As described above, according to the digital correlation device according to the present invention, since the input analog signal is delta-modulated and then processed by the 1-bit correlator, the processing efficiency is comparable to that of the conventional 1-bit hard-decision digital correlator. This has the advantage that a digital correlation device for soft decisions can be provided with a circuit scale of .

[Brief explanation of the drawing]

FIG. 1 is a diagram showing a spread spectrum digital matched filter using a digital correlation device according to an embodiment of the present invention, FIG. 2 is a diagram showing the principle of the digital correlation device of the present invention, and FIG. Figure 4 is a diagram showing a practical circuit, Figure 4 is a diagram showing waveforms of various parts of the present invention, Figure 5 is a diagram showing an example of a conventional spread spectrum digital matched filter, and Figure 6 is a diagram showing a conventional 1-bit digital correlation.
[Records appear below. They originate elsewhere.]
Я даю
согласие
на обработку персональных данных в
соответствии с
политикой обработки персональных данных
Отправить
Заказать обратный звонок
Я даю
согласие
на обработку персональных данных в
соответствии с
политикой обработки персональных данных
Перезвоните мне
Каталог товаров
It is a figure showing an example of a container. In the figure, 1 is an input terminal, 2.3 is a local signal, and 4 is a local signal.
is a mixer, 5 is an LPF (low pass filter), 6 is a delta modulator, 7 is a 1-bit digital correlator, 7a is 1
Bit shift register, 7b is a correlation coefficient multiplier, 7C is an adder, 8 is a delta demodulator, 9 is a squarer, 10 is an adder, 11 is an output terminal, 12 is a sampler, 13 is an l-bit digitizer .

Claims (1)

[Claims] (1) A digital correlation device includes a delta modulator that encodes an input analog signal into 1 bit, a tapped shift register that delays its output code string, and a multiplier that multiplies the output of each tap by a correlation coefficient. A digital correlation device comprising: a 1-bit digital correlator comprising an adder that adds the outputs of the respective multipliers; and a delta demodulator that demodulates the output of the adder.